皆さんも近頃、自然を題材にしたTV番組でコスタリカの葉切り蟻(スペイン語ではhormiga zompopa)をご覧になったことがおありかと思いますが、この蟻はジャングルだけに住んでいるのではなく、なんと家の周りの普通の道でも、エッサホイサと行列をなして歩いているのです。緑の葉や赤い花びらの切れ端がゆらゆらと動いているのは、なかなか可愛い光景です。葉切り蟻は、決して家の中には入ってくることはないので、「頑張って運びなさい」と、思わず応援したくなって、また、踏まないように気をつけたりもしてしまいます。
一方、他の種類の蟻と言えば、甘いものが無くても油断したが最後、雨季ともなれば、大、中、小、様々な大きさの、黒色、茶色、たくさんの蟻が家に入ってきます。台所ならともかく、洗面所、勉強机、戸の鍵穴、コンセントの穴にまで! いったいどこから入ってくるの?コスタリカに来たばかりの時は、雨季の真っ只中で、毎日雨がたくさん降っていました。ある夜、机の上に蟻が何匹も歩いているので、ワープロをそっと持ち上げてみたら、その下には何と蟻の黒い塊が!しかも、白い小さな米粒のようなものまで混じっているではありませんか。よくよく見ると、それは蟻の卵でした。恐る恐るワープロを開けてみると、中にもたくさんの蟻がいて、まさかと思いながら、電話、卓上ライトの下を見れば、既に同じく蟻の溜まり場と化していたのでした。肝心の主人はその夜いなくて、悲鳴を上げたい気持ちを必死に抑え、子供達(当時8歳、10歳)が「こんな所嫌だ」と逃げ出したくならないよう、努めて明るく作り笑顔で振る舞い、用心深く殺虫剤をワープロの隙間部分に吹きかけたのでした。すると、出るは出るは、泉から涌き水がモワーッと溢れてくるように、卵を持った蟻がゾロゾロと出てくるさまを皆さん想像できるかしら? 蟻にとってワープロは、雨の多い屋外に代わって子供を育てるのにちょうど良い住宅環境だったようです。その後、パソコンを購入するまでの1年あまり、そのワープロはスクリーンに蟻の死骸を残したまま活躍してくれました。

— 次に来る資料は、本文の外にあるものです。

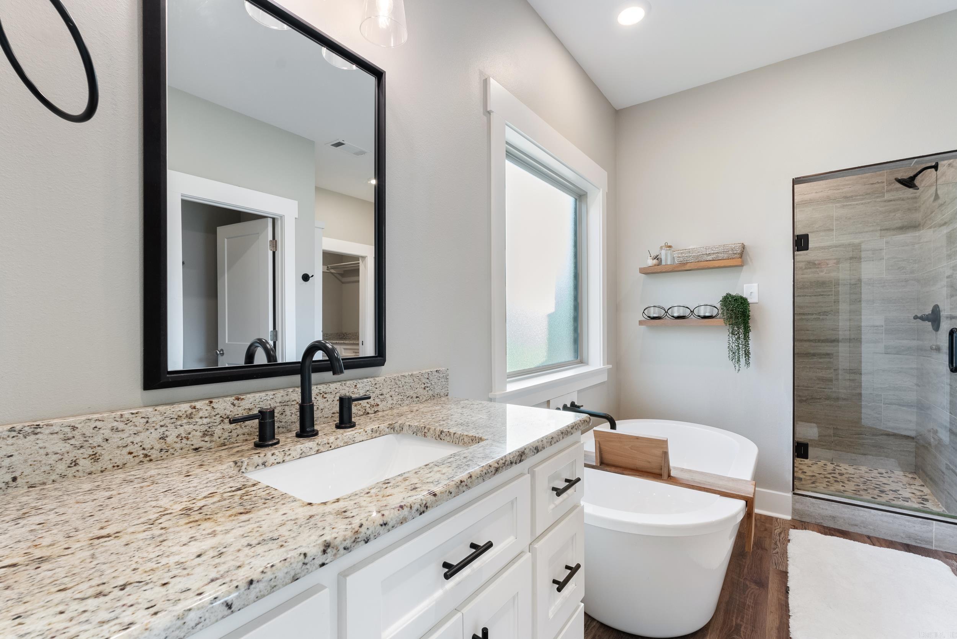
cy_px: 320
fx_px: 426
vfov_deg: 73.8
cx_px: 478
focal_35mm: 16
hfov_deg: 96.7
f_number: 9
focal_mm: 16
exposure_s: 1/6
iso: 640
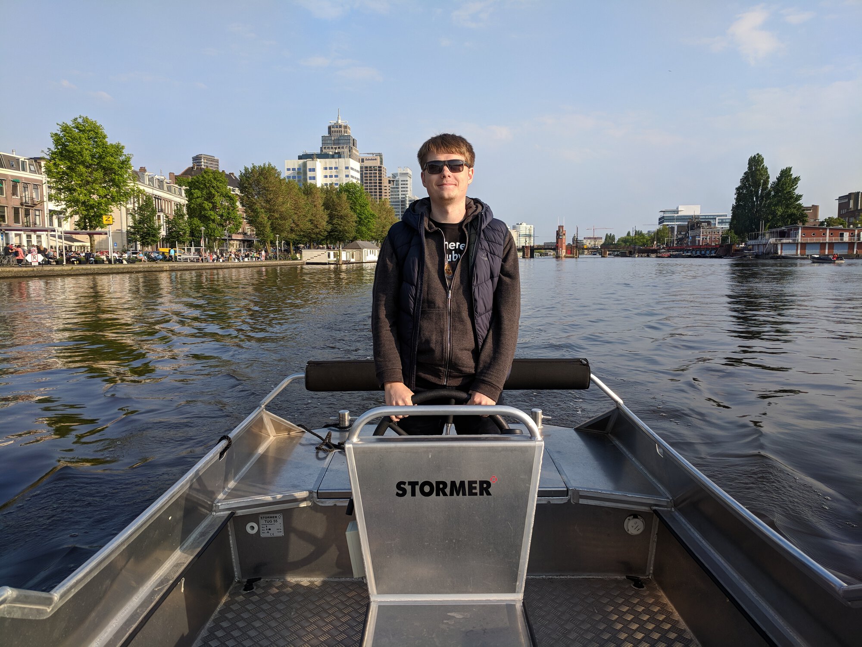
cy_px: 324
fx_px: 647
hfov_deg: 67.3
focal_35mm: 26
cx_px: 431
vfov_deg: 53.1
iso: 50
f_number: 2
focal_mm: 4.67
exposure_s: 1/1292
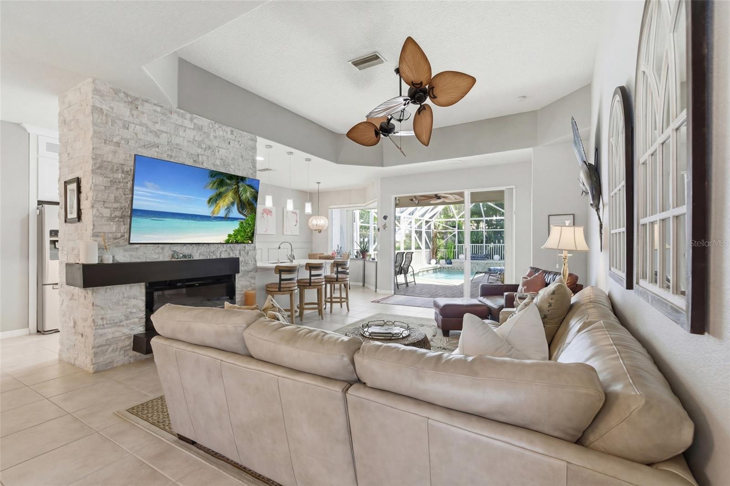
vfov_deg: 73.7
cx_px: 365
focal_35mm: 16
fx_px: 324
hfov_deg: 96.7
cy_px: 243
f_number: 9
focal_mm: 16
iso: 400
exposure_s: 1/50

その後の残り2ヶ月余りの雨季の間、私は「蟻ノイローゼ」に悩まされ続けました。毎朝、台所の壁から天井にかけて蟻が歩いているので、蟻の行列に朝の挨拶をしに台所へ行くようなものでした。最初は大きな蟻、それを殺し終わると中ぐらいのが現われ、最後には小ぶりの蟻が大量に現われました。ついに堪忍袋の緒が切れた私は、最後の蟻軍団に対して、左右の壁から攻めていきました。そうしたら、何と上の真中に丸く固まり、何ごとかひそひそと戦闘会議をしているように見えるではありませんか。
以下、蟻語会話の超和訳、
「オイ、右から攻めてきたよ」
「左もだめだ」
「どうする?逃げ道は無いぞ」
「下にジャンプするか?でも、おっかなそうな化け物がいるしなー」 と、まぁ〜こんな感じでしょうか。その一瞬、私は楽しい想像をして「問答無用」とばかり、その黒い固まりを思い切りバーンとつぶしました。これは背中から抜けるような、なかなかの快感でした。この一件以来、その年は台所からすっかり蟻が姿を消したのです。